「ロシア疑惑」捜査妨害へ、トランプが司法長官を事実上更迭
Does Sessions Resignation Put Mueller Probe in Danger?
就任直後にはトランプのお気に入りだったセッションズ(写真右) Andrew Kelly-REUTERS
<中間選挙で下院を奪われた翌日、セッションズを電撃クビに。ムラー特別検察官の捜査が危ない?>
中間選挙から一夜明けた7日、ジェフ・セッションズ米司法長官はドナルド・トランプ米大統領の要求に応じて辞任した。これでトランプは、2016年の大統領選におけるロシア介入疑惑に関する捜査を中止させるか妨害する準備を整えたことになる。
セッションズは2017年3月、自身にも疑惑がおよんでいるため、ロシア疑惑の捜査には関与しないと宣言した。そのためロッド・ローゼンスタイン司法副長官がロバート・ムラーを特別検察官に任命し、みずからがトランプの妨害から捜査を守る盾となった。
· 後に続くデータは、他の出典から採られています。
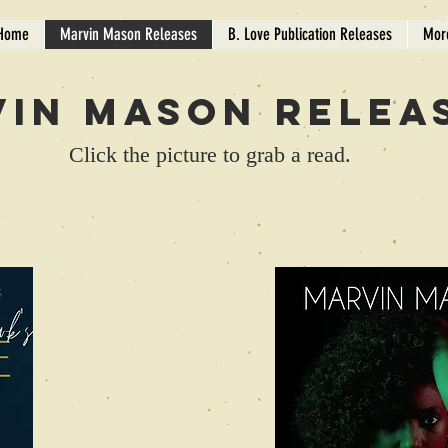
Home
Marvin Mason Releases
B. Love Publication Releases
Mor
in Mason Relea
Click the picture to grab a read.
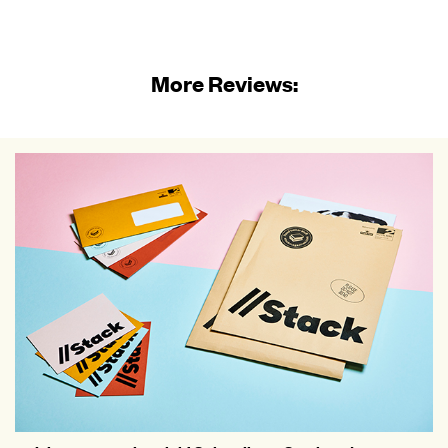
More Reviews:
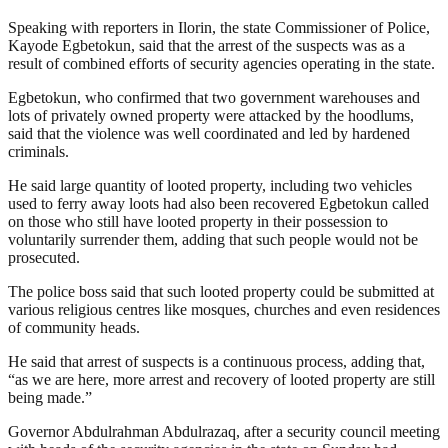
Speaking with reporters in Ilorin, the state Commissioner of Police,
Kayode Egbetokun, said that the arrest of the suspects was as a
result of combined efforts of security agencies operating in the state.
Egbetokun, who confirmed that two government warehouses and
lots of privately owned property were attacked by the hoodlums,
said that the violence was well coordinated and led by hardened
criminals.
He said large quantity of looted property, including two vehicles
used to ferry away loots had also been recovered Egbetokun called
on those who still have looted property in their possession to
voluntarily surrender them, adding that such people would not be
prosecuted.
The police boss said that such looted property could be submitted at
various religious centres like mosques, churches and even residences
of community heads.
He said that arrest of suspects is a continuous process, adding that,
“as we are here, more arrest and recovery of looted property are still
being made.”
Governor Abdulrahman Abdulrazaq, after a security council meeting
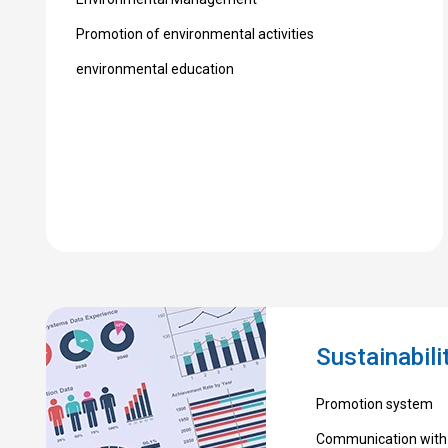
Promotion of environmental activities
environmental education
Sustainabil
Promotion system
Communication with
セッションズ辞任後は、セッションズの首席補佐官だったマシュー・ウィテカーが司法長官代行を務め、ローゼンスタインに代わってムラーの捜査を監督することになる。ウィテカーは、捜査で判明した事実を最終報告書の形で公開するかどうかを決める権限ももつ。
セッションズが捜査不関与を宣言したときから、トランプは再三にわたって公然とセッションズを非難。こんなことなら、セッションズを指名すべきではなかったとぼやいていた。
「近眼のマグー」呼ばわり
ムラーの捜査開始から1年半経つが、トランプはロシア疑惑捜査を「不正に仕組まれた魔女狩り」と呼び、敵意をむき出しにしている。米民主党は、2016年の大統領選で指名候補のヒラリー・クリントンが敗北したことでトランプ陣営を逆恨みし、トランプ政権を貶めようとしている、というのだ。
トランプはセッションズが辞任し、ウィテカーが司法長官代行を務めることを8日早朝ツイッターで発表した。
「ジェフ・セッションズ司法長官の首席補佐官マシュー・G・ウィテカーが新たな司法長官代行に就任することを喜んで発表する。彼はわが国のために尽くしてくれるだろう。ジェフ・セッションズ司法長官の尽力に感謝し、彼の幸福を祈りたい!正式な後任者は後日指名される」
大統領宛の辞表で、セッションズは司法のトップの職責を果たせたことを「名誉に思い、大統領を目指すあなたの選挙戦の中核を成した法の支配に基づいて、法執行機関の課題を実施すべく努めてきた」と述べた。
セッションズが更迭されるとの憶測は、何カ月も前から盛んに飛び交っていた。メディアは、トランプが彼を面と向かって罵っているとリーク。目が悪いために失敗を重ねるアニメのキャラクター「近眼のマグー」呼ばわりしていたことまで伝わっていた。